* GIVEN INFORMATION:
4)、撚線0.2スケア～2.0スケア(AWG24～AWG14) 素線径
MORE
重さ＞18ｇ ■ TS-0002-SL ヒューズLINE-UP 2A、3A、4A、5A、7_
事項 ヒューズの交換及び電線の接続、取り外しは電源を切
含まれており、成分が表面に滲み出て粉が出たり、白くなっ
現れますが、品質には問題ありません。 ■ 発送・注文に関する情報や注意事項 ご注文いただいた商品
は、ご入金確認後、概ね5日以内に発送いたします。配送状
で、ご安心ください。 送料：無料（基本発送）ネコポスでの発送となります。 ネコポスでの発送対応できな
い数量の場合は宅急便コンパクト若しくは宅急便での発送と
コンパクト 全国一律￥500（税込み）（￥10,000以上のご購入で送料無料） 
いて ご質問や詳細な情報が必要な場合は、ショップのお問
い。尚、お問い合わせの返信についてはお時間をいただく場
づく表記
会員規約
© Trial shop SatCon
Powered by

...

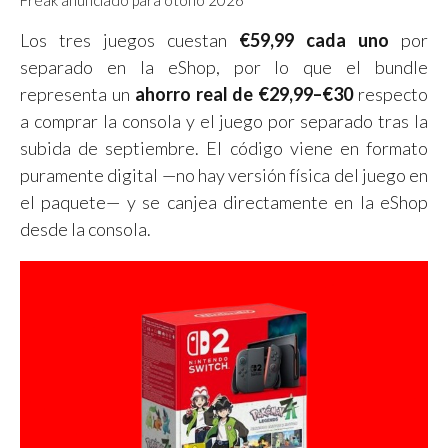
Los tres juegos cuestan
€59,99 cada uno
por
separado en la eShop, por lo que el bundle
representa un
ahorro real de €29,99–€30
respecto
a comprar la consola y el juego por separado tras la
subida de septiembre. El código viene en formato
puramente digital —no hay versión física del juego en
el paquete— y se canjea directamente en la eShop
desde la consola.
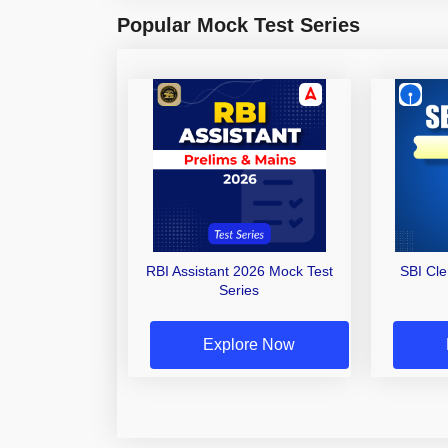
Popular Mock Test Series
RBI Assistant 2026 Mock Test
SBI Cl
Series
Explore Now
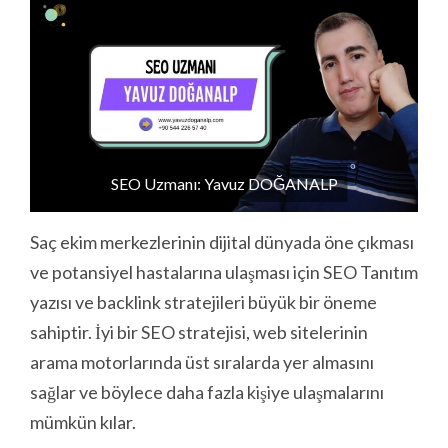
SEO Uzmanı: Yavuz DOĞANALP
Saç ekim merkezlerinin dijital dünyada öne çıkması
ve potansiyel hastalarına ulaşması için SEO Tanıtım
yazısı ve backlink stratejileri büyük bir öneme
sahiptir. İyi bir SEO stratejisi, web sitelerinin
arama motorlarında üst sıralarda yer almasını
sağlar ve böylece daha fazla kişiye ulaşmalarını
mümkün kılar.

* TASK STATEMENT: Could you output the lines from the one containing "SEO Uzmanı: Yavuz DOĞANALP" through the one containing "mümkün kılar.", both included, as a JSON list of strings with one string per line and blank lines left out?

* SOLUTION TO THE EXERCISE:
[
  "SEO Uzmanı: Yavuz DOĞANALP",
  "Saç ekim merkezlerinin dijital dünyada öne çıkması",
  "ve potansiyel hastalarına ulaşması için SEO Tanıtım",
  "yazısı ve backlink stratejileri büyük bir öneme",
  "sahiptir. İyi bir SEO stratejisi, web sitelerinin",
  "arama motorlarında üst sıralarda yer almasını",
  "sağlar ve böylece daha fazla kişiye ulaşmalarını",
  "mümkün kılar."
]